Patricia K. Coyle, MD, FAAN, FANA: No, I really think if you haven’t identified an autoantigen target you shouldn’t be calling it autoimmune. It’s not myasthenia gravis, it’s not NMO [neuromyelitis optica] spectrum disorder. There, you have autoantigen targets.
Peter L. Salgo, MD: OK, let me ask this again. Since we don’t identify an autoimmune target, what’s causing it?
Patricia K. Coyle, MD, FAAN, FANA: There’s no doubt that the host immune system is attacking and causing damage within the CNS [central nervous system]. It’s an immune mediated disease, that’s a definite component. All of our DMTs [disease-modifying therapies] manipulate the immune system, and they are successful.
Peter L. Salgo, MD: But what is the trigger?
Patricia K. Coyle, MD, FAAN, FANA: That’s very interesting.
Peter L. Salgo, MD: I know, that’s why I asked.
Patricia K. Coyle, MD, FAAN, FANA: OK, you have genetics and you have environmental factors, very interesting environmental factors. For example, there is no adult onset MS [multiple sclerosis] case that’s not Epstein-Barr virus [EBV] antibody positive. There’s not a single case in the literature of adult onset MS that’s EBV seronegative. Why is that?
Peter L. Salgo, MD: That’s a tricky way to phrase that because a lot of people are Epstein-Barr positive who don’t have MS.
Thomas P. Leist, MD, PhD: It’s a confluence. It’s a confluence of the genetic makeup of an individual plus what has happened to this individual immunologically. Keep in mind that Epstein-Barr virus after you acquire it, it is within your body. Where does it survive? Among other things, it survives in B cells and T cells. What does a virus do in B cells and T cells? It gives this T cell and the B cell an ever so slight survival advantage.
If you were to use this, and I don’t want to overstress this, but in a pro-oncogenic kind of model, it puts the cell up so it no longer responds in an equal way to the surrounding controlling mechanisms. So it is now a cell that can do things when it should no longer do things.
Peter L. Salgo, MD: It tips a little bit.
Thomas P. Leist, MD, PhD: It’s tipping.
Peter L. Salgo, MD: So these inflammatory cells start doing things you wished they hadn’t done, like chewing up myelin and gray matter, for example.
Thomas P. Leist, MD, PhD: Or no longer being there when they shouldn’t be there. Think of it.
Peter L. Salgo, MD: They don’t defend against something that is attacking.

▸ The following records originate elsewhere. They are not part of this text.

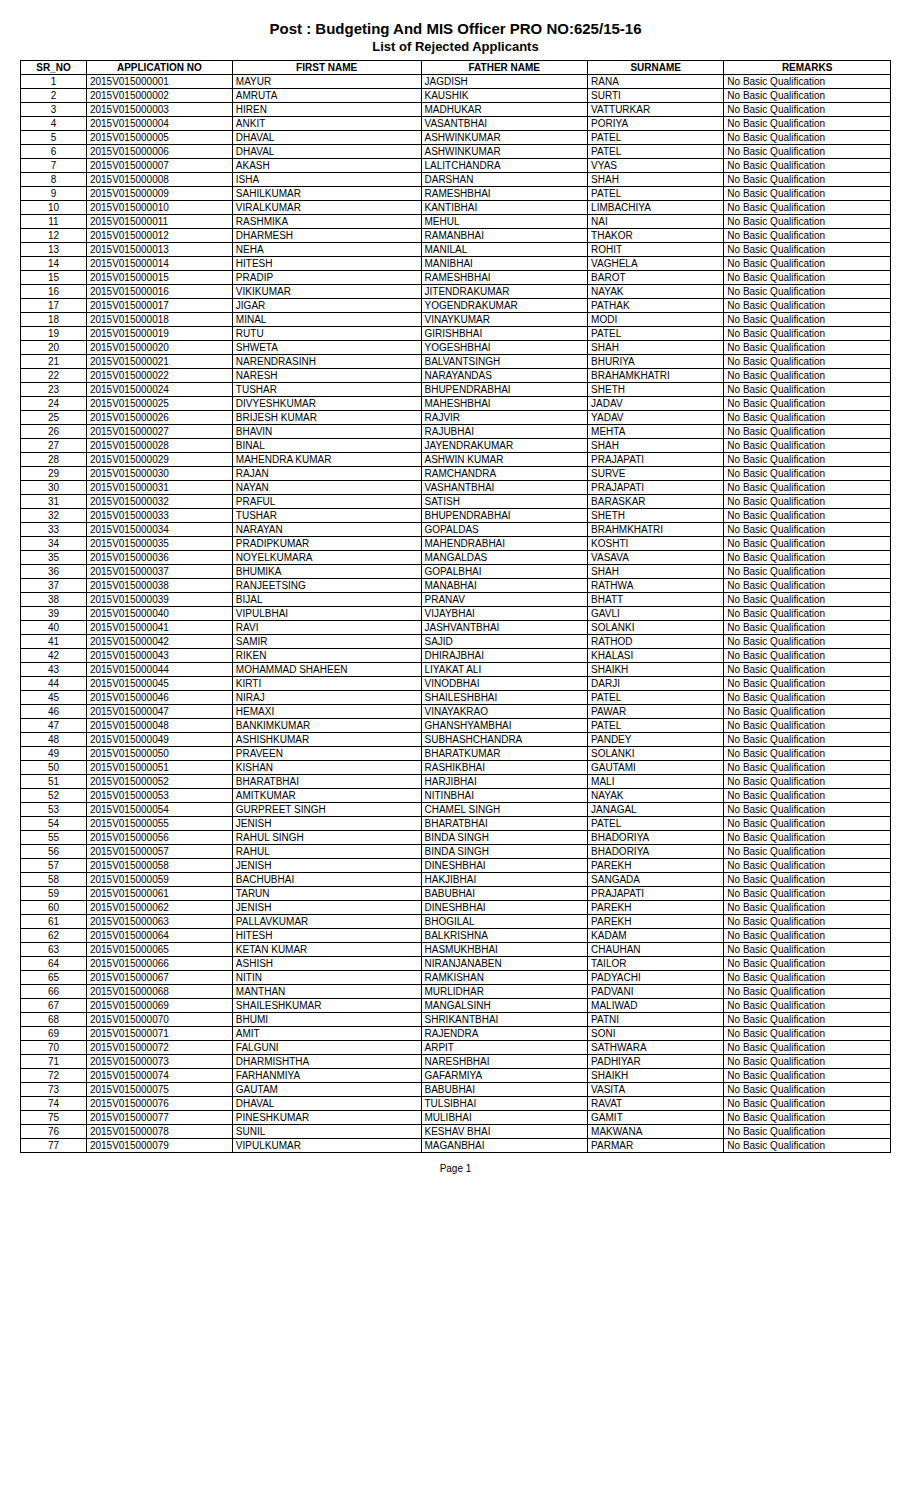Post : Budgeting And MIS Officer PRO NO:625/15-16
List of Rejected Applicants
| SR_NO | APPLICATION NO | FIRST NAME | FATHER NAME | SURNAME | REMARKS |
| --- | --- | --- | --- | --- | --- |
| 1 | 2015V015000001 | MAYUR | JAGDISH | RANA | No Basic Qualification |
| 2 | 2015V015000002 | AMRUTA | KAUSHIK | SURTI | No Basic Qualification |
| 3 | 2015V015000003 | HIREN | MADHUKAR | VATTURKAR | No Basic Qualification |
| 4 | 2015V015000004 | ANKIT | VASANTBHAI | PORIYA | No Basic Qualification |
| 5 | 2015V015000005 | DHAVAL | ASHWINKUMAR | PATEL | No Basic Qualification |
| 6 | 2015V015000006 | DHAVAL | ASHWINKUMAR | PATEL | No Basic Qualification |
| 7 | 2015V015000007 | AKASH | LALITCHANDRA | VYAS | No Basic Qualification |
| 8 | 2015V015000008 | ISHA | DARSHAN | SHAH | No Basic Qualification |
| 9 | 2015V015000009 | SAHILKUMAR | RAMESHBHAI | PATEL | No Basic Qualification |
| 10 | 2015V015000010 | VIRALKUMAR | KANTIBHAI | LIMBACHIYA | No Basic Qualification |
| 11 | 2015V015000011 | RASHMIKA | MEHUL | NAI | No Basic Qualification |
| 12 | 2015V015000012 | DHARMESH | RAMANBHAI | THAKOR | No Basic Qualification |
| 13 | 2015V015000013 | NEHA | MANILAL | ROHIT | No Basic Qualification |
| 14 | 2015V015000014 | HITESH | MANIBHAI | VAGHELA | No Basic Qualification |
| 15 | 2015V015000015 | PRADIP | RAMESHBHAI | BAROT | No Basic Qualification |
| 16 | 2015V015000016 | VIKIKUMAR | JITENDRAKUMAR | NAYAK | No Basic Qualification |
| 17 | 2015V015000017 | JIGAR | YOGENDRAKUMAR | PATHAK | No Basic Qualification |
| 18 | 2015V015000018 | MINAL | VINAYKUMAR | MODI | No Basic Qualification |
| 19 | 2015V015000019 | RUTU | GIRISHBHAI | PATEL | No Basic Qualification |
| 20 | 2015V015000020 | SHWETA | YOGESHBHAI | SHAH | No Basic Qualification |
| 21 | 2015V015000021 | NARENDRASINH | BALVANTSINGH | BHURIYA | No Basic Qualification |
| 22 | 2015V015000022 | NARESH | NARAYANDAS | BRAHAMKHATRI | No Basic Qualification |
| 23 | 2015V015000024 | TUSHAR | BHUPENDRABHAI | SHETH | No Basic Qualification |
| 24 | 2015V015000025 | DIVYESHKUMAR | MAHESHBHAI | JADAV | No Basic Qualification |
| 25 | 2015V015000026 | BRIJESH KUMAR | RAJVIR | YADAV | No Basic Qualification |
| 26 | 2015V015000027 | BHAVIN | RAJUBHAI | MEHTA | No Basic Qualification |
| 27 | 2015V015000028 | BINAL | JAYENDRAKUMAR | SHAH | No Basic Qualification |
| 28 | 2015V015000029 | MAHENDRA KUMAR | ASHWIN KUMAR | PRAJAPATI | No Basic Qualification |
| 29 | 2015V015000030 | RAJAN | RAMCHANDRA | SURVE | No Basic Qualification |
| 30 | 2015V015000031 | NAYAN | VASHANTBHAI | PRAJAPATI | No Basic Qualification |
| 31 | 2015V015000032 | PRAFUL | SATISH | BARASKAR | No Basic Qualification |
| 32 | 2015V015000033 | TUSHAR | BHUPENDRABHAI | SHETH | No Basic Qualification |
| 33 | 2015V015000034 | NARAYAN | GOPALDAS | BRAHMKHATRI | No Basic Qualification |
| 34 | 2015V015000035 | PRADIPKUMAR | MAHENDRABHAI | KOSHTI | No Basic Qualification |
| 35 | 2015V015000036 | NOYELKUMARA | MANGALDAS | VASAVA | No Basic Qualification |
| 36 | 2015V015000037 | BHUMIKA | GOPALBHAI | SHAH | No Basic Qualification |
| 37 | 2015V015000038 | RANJEETSING | MANABHAI | RATHWA | No Basic Qualification |
| 38 | 2015V015000039 | BIJAL | PRANAV | BHATT | No Basic Qualification |
| 39 | 2015V015000040 | VIPULBHAI | VIJAYBHAI | GAVLI | No Basic Qualification |
| 40 | 2015V015000041 | RAVI | JASHVANTBHAI | SOLANKI | No Basic Qualification |
| 41 | 2015V015000042 | SAMIR | SAJID | RATHOD | No Basic Qualification |
| 42 | 2015V015000043 | RIKEN | DHIRAJBHAI | KHALASI | No Basic Qualification |
| 43 | 2015V015000044 | MOHAMMAD SHAHEEN | LIYAKAT ALI | SHAIKH | No Basic Qualification |
| 44 | 2015V015000045 | KIRTI | VINODBHAI | DARJI | No Basic Qualification |
| 45 | 2015V015000046 | NIRAJ | SHAILESHBHAI | PATEL | No Basic Qualification |
| 46 | 2015V015000047 | HEMAXI | VINAYAKRAO | PAWAR | No Basic Qualification |
| 47 | 2015V015000048 | BANKIMKUMAR | GHANSHYAMBHAI | PATEL | No Basic Qualification |
| 48 | 2015V015000049 | ASHISHKUMAR | SUBHASHCHANDRA | PANDEY | No Basic Qualification |
| 49 | 2015V015000050 | PRAVEEN | BHARATKUMAR | SOLANKI | No Basic Qualification |
| 50 | 2015V015000051 | KISHAN | RASHIKBHAI | GAUTAMI | No Basic Qualification |
| 51 | 2015V015000052 | BHARATBHAI | HARJIBHAI | MALI | No Basic Qualification |
| 52 | 2015V015000053 | AMITKUMAR | NITINBHAI | NAYAK | No Basic Qualification |
| 53 | 2015V015000054 | GURPREET SINGH | CHAMEL SINGH | JANAGAL | No Basic Qualification |
| 54 | 2015V015000055 | JENISH | BHARATBHAI | PATEL | No Basic Qualification |
| 55 | 2015V015000056 | RAHUL SINGH | BINDA SINGH | BHADORIYA | No Basic Qualification |
| 56 | 2015V015000057 | RAHUL | BINDA SINGH | BHADORIYA | No Basic Qualification |
| 57 | 2015V015000058 | JENISH | DINESHBHAI | PAREKH | No Basic Qualification |
| 58 | 2015V015000059 | BACHUBHAI | HAKJIBHAI | SANGADA | No Basic Qualification |
| 59 | 2015V015000061 | TARUN | BABUBHAI | PRAJAPATI | No Basic Qualification |
| 60 | 2015V015000062 | JENISH | DINESHBHAI | PAREKH | No Basic Qualification |
| 61 | 2015V015000063 | PALLAVKUMAR | BHOGILAL | PAREKH | No Basic Qualification |
| 62 | 2015V015000064 | HITESH | BALKRISHNA | KADAM | No Basic Qualification |
| 63 | 2015V015000065 | KETAN KUMAR | HASMUKHBHAI | CHAUHAN | No Basic Qualification |
| 64 | 2015V015000066 | ASHISH | NIRANJANABEN | TAILOR | No Basic Qualification |
| 65 | 2015V015000067 | NITIN | RAMKISHAN | PADYACHI | No Basic Qualification |
| 66 | 2015V015000068 | MANTHAN | MURLIDHAR | PADVANI | No Basic Qualification |
| 67 | 2015V015000069 | SHAILESHKUMAR | MANGALSINH | MALIWAD | No Basic Qualification |
| 68 | 2015V015000070 | BHUMI | SHRIKANTBHAI | PATNI | No Basic Qualification |
| 69 | 2015V015000071 | AMIT | RAJENDRA | SONI | No Basic Qualification |
| 70 | 2015V015000072 | FALGUNI | ARPIT | SATHWARA | No Basic Qualification |
| 71 | 2015V015000073 | DHARMISHTHA | NARESHBHAI | PADHIYAR | No Basic Qualification |
| 72 | 2015V015000074 | FARHANMIYA | GAFARMIYA | SHAIKH | No Basic Qualification |
| 73 | 2015V015000075 | GAUTAM | BABUBHAI | VASITA | No Basic Qualification |
| 74 | 2015V015000076 | DHAVAL | TULSIBHAI | RAVAT | No Basic Qualification |
| 75 | 2015V015000077 | PINESHKUMAR | MULIBHAI | GAMIT | No Basic Qualification |
| 76 | 2015V015000078 | SUNIL | KESHAV BHAI | MAKWANA | No Basic Qualification |
| 77 | 2015V015000079 | VIPULKUMAR | MAGANBHAI | PARMAR | No Basic Qualification |
Page 1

Thomas P. Leist, MD, PhD: Well, think about what happens to old T cells that you have in your body when you get the flu. At the end when you clear the flu, the great majority do the decent thing: they apoptose, they die. If you have an ever so slight survival advantage because of Epstein-Barr virus, you may not go away when you should go away, which then leads to an ongoing autoimmune disease, or immune activation depending on our terminology.